Other enhancements to Photomatix Pro 4 is that processing an image via Tone Mapping or Fusion is much more transparent and easily accessed. As shown below, after creating the 32-bit image for tone mapping, you still can go back and explore the potential for Fusing the images. This cuts down on the experimental time for processing images so that you do not need to go back and forth from the proto-HDR images (the images used to create the final image). [Note, if you removed a ghost image for tone mapping, it will return if you process the image using the Fusion approach.

As before, you can flip back and forth from either the Details Enhancer or Tone Compressor approach to Tone Mapping as shown below. My only complaint/wish with the ability to easily switch back and forth from the various approaches is that there's no way to quickly save any of the approaches before you go off and try another. Yes, you can easily save any of these as a preset, but I'd like to see a checkbox to hold THAT one setting while you try a different processing approach. Thus, try Tone Mapping - Details Enhancer, lock those setting and then try Tone Compressor, and then lock those settings. Click back and forth from one to the other and compare. Then tryout the various Exposure Fusion adjustments and simply click back and forth to see the differences. Currently each time you click out of an approach you lose all previous settings. Thus, with one hand they make it very easy to try different approaches and with the other hand they make it more frustrating (unless you take the extra time to save each setting one-by-one as you work.

The adjustments panel has gone through various improvements including access to the various settings groups can be accordioned opened or closed. The biggest frustration/limitation on this is that you cannot scroll up and/or down via the mouse's scroll wheel. On the other hand, as opposed to the Preset Strip, you can resize this as far as your screen allows. Thus, if your screen is tall enough to display everything, than scrolling is not required.

Although not new to Photomatix 4, the user can switch the Smoothing function back and forth from the Light mode approach to the more fluid sliding-control mode. Below you see the Light mode approach toward Smoothing. If you uncheck the Light mode checkbox, you are offered the slider approach.

Be advised that there is no direct relationship between any of the limited five position of the Light mode and the position of the slider in the non-light mode. That is, if you have the settings as shown above and flip back to the Light mode and click on Minimum, when you uncheck the Light mode, you will still find the Smoothing slider at +6. Clicking back and forth only provides two different approaches on how to obtain image smoothing and do not give you subtle fine-tuning on the Light mode.
As stated, you can save any of your settings for subsequent reuse. If you want to visually see your settings, this can be done after processing your image. While your image is still visible in Photomatix, bring up the Workflow Shortcuts palette and click on View Settings. This will bring up a new window detailing all of your actions on that image. You do not need to Save your settings prior to seeing your settings. Another curious thing is that when you first open the Workflow shortcuts, items that were not accessible were grayed out. The View Settings is not grayed out even though you cannot use that function until you've processed and saved your image. Prior to that, clicking on this (apparently) life button does nothing.

The last big change is the ability to resize an image to best fit your monitor. The image below is a close-up on the top left of the window holding your image in the main workspace. There are three main views of your image: 1/8th, 1/4th, and 1/2. From these starting points you can zoom in or out to better see parts of your image or you can click on the "Fit to screen," button to get a best fit via Photomatix.

→ **Source texts of formatted documents**
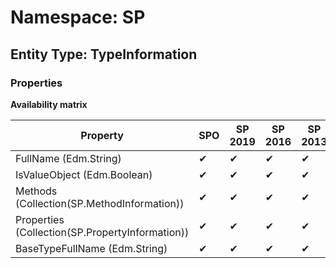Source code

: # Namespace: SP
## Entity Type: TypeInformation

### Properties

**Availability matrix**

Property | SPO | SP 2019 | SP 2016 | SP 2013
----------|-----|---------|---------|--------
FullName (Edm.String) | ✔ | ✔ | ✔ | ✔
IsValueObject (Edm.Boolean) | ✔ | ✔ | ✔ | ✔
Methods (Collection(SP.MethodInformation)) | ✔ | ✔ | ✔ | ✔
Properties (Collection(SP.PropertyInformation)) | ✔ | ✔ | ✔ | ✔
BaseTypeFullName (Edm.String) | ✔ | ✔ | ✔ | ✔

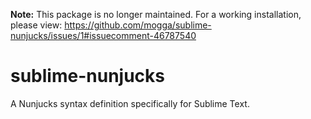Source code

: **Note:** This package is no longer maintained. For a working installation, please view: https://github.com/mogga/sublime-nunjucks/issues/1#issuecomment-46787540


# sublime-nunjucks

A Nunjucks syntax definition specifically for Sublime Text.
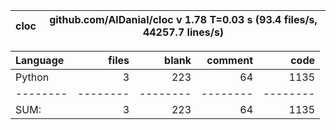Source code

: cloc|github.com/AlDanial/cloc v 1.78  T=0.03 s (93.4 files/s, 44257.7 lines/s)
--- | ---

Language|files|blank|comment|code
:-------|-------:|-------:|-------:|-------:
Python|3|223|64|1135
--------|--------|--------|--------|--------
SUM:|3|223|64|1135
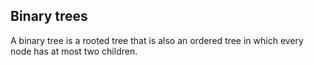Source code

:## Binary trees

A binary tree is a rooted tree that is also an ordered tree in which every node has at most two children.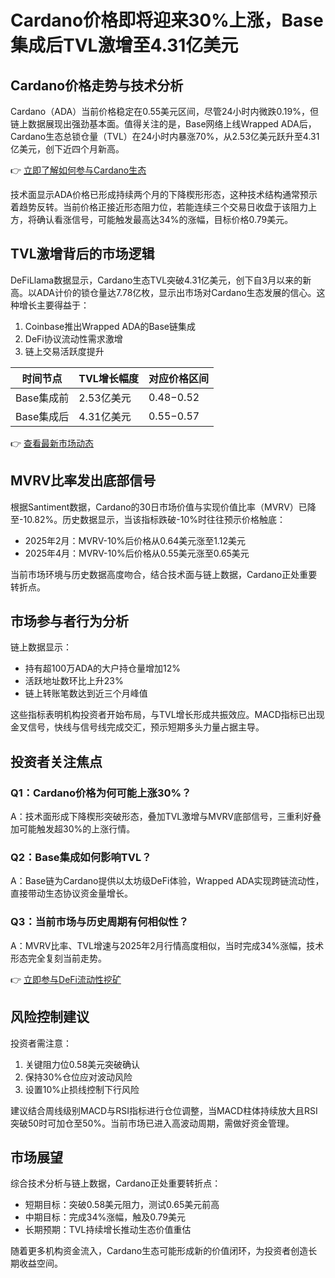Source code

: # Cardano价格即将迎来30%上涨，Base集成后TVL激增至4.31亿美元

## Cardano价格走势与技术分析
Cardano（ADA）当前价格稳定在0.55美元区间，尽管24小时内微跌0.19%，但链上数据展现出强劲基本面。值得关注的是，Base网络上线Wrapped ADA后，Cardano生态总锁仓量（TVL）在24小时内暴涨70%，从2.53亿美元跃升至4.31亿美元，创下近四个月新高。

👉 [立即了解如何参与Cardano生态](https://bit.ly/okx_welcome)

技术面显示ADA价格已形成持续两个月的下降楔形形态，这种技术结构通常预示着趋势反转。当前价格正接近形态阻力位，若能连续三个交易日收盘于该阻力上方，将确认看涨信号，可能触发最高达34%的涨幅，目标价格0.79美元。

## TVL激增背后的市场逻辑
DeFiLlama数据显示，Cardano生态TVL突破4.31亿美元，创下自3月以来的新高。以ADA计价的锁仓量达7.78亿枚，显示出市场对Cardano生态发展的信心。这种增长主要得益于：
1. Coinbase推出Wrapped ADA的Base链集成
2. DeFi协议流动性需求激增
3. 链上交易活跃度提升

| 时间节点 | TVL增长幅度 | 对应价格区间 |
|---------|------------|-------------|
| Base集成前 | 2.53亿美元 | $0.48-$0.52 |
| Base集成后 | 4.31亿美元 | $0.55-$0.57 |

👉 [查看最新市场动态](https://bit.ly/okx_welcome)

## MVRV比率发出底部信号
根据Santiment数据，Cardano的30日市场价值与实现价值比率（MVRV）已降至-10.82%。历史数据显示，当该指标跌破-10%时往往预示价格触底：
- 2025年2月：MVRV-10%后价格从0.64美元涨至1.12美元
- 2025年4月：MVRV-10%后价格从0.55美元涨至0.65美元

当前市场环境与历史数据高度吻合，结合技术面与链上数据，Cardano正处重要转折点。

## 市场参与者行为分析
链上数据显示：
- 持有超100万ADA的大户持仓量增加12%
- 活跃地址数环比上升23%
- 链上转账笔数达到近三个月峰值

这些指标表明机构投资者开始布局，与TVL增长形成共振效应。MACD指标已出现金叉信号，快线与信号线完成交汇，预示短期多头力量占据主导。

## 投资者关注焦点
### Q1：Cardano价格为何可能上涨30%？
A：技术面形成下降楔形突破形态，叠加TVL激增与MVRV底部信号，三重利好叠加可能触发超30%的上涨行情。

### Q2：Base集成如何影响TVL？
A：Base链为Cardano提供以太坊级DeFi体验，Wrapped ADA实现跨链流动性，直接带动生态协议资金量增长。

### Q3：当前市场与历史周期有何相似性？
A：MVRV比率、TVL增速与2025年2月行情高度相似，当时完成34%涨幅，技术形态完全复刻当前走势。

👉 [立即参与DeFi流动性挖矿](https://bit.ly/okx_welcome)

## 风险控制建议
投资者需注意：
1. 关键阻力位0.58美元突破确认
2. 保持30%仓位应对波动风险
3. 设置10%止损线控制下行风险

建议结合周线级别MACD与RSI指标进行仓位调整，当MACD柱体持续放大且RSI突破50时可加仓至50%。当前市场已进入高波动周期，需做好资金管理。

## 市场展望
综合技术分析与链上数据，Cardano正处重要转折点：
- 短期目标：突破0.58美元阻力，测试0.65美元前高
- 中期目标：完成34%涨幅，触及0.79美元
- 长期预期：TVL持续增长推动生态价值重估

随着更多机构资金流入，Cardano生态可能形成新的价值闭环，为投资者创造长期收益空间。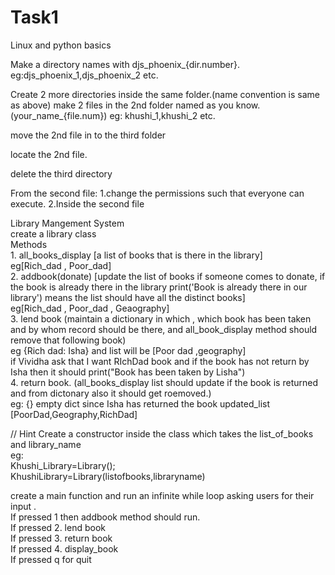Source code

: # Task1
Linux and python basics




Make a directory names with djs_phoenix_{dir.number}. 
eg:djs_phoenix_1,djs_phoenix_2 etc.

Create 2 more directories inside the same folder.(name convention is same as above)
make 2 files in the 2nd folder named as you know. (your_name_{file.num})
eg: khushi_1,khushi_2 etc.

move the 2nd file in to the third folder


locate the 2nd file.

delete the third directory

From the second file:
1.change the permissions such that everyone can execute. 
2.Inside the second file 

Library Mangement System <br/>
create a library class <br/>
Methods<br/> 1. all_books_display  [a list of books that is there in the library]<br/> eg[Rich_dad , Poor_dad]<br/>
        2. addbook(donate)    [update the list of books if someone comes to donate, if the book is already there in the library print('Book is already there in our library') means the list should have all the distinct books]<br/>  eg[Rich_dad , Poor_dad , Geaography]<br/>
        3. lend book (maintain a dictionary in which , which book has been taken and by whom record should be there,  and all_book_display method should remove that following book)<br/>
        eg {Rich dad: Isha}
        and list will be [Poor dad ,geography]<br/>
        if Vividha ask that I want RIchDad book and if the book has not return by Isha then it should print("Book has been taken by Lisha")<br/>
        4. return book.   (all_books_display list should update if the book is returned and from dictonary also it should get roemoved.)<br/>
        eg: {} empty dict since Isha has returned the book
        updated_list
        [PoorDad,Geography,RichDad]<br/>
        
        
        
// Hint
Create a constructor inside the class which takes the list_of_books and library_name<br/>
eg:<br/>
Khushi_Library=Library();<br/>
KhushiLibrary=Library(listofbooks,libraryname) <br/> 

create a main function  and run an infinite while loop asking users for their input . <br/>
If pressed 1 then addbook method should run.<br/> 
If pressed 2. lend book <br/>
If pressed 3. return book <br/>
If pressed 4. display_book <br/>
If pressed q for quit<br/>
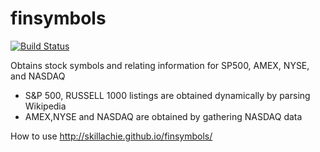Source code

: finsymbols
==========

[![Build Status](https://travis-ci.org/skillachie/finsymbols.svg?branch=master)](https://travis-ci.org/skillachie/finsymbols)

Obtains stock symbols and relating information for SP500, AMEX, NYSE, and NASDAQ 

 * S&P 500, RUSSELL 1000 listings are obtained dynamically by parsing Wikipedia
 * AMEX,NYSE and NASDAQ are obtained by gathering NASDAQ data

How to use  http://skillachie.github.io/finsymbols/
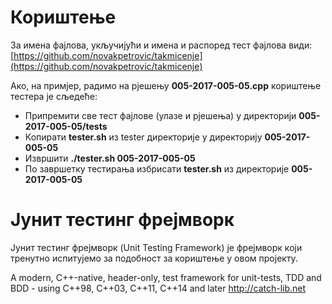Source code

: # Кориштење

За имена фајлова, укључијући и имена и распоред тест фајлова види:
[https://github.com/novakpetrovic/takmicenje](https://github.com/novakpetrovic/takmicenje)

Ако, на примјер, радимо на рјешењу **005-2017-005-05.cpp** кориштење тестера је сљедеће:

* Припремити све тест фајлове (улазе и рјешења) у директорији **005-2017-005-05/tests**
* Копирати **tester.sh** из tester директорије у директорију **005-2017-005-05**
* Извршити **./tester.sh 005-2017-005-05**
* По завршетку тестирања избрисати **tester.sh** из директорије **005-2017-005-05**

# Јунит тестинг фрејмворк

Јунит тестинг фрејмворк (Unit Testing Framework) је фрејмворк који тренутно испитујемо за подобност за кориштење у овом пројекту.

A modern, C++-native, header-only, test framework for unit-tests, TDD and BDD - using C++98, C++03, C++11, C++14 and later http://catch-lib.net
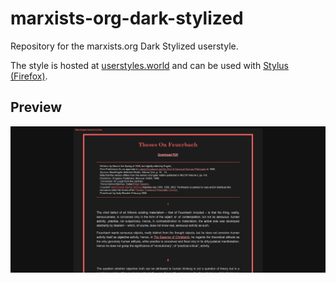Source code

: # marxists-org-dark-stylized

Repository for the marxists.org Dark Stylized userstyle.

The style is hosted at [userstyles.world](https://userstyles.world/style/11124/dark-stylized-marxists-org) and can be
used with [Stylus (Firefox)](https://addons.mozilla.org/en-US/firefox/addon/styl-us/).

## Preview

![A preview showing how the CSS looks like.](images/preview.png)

→ **Work request 1**
Condense the paragraph of the Photomatix Pro 4 review that begins "The last big change" into a short list, keeping its main facts.
→ **Work request 2**
Using the Photomatix Pro 4 review, decide whether each statement agrees with it, and support each yes or no with the deciding words quoted from the review.
(a) The adjustments panel can be scrolled with the mouse's scroll wheel.
(b) A ghost image removed for tone mapping comes back if the image is processed using Fusion.
(c) Clicking Minimum in Light mode changes the position of the Smoothing slider.
→ **Work request 3**
Pick up the Photomatix Pro 4 review at the point where it stops.

→ **Response box 1**
- The last big change is the ability to resize an image to best fit your monitor.
- There are three main views of the image: 1/8th, 1/4th, and 1/2.
- From these views you can zoom in or out to see parts of the image better.
- The "Fit to screen" button gives a best fit chosen by Photomatix.

→ **Response box 2**
(a) No: "you cannot scroll up and/or down via the mouse's scroll wheel"
(b) Yes: "if you removed a ghost image for tone mapping, it will return if you process the image using the Fusion approach"
(c) No: "when you uncheck the Light mode, you will still find the Smoothing slider at +6"

→ **Response box 3**
This re-sizing approach seems to have worked out many of the kinks and limitations over past re-sizing, it works well.
In short, hdrsoft continues to push Photomatix to the lead in HDR processing. Despite the amazing gains that Photoshop has made with their HDR Pro, one still cannot obtain the detail and range that is fairly easy to obtain with Photomatix. hdrsoft has made significant strides in removing ghosting from images. While it's still possible to take a photo with too many moving objects in play, the results that Photomatix can achieve on "normal" movement is spectacular. What I have demonstrated in the train images in this review is that Photomatix does need to provide the user the ability to define what's moving and what's not moving in an image when aligning images. I have to also add that I'm a bit disappointed in the few glitches still on display in this release. The fact that you can't resize the Preset strip is annoying and the fact that you can't stop it from appearing or the Command key option to remove it doesn't work is not very encouraging. Nonetheless, the strides that Photomatix has made in de ghosting make this a profoundly desirable upgrade. I'm giving this a 4.5 rating, but that will show up as a 5. Such is life without fractions.
There are a number of HDR processing programs available to the photographic consumer. Photomatix is one of the original and is still one of the best.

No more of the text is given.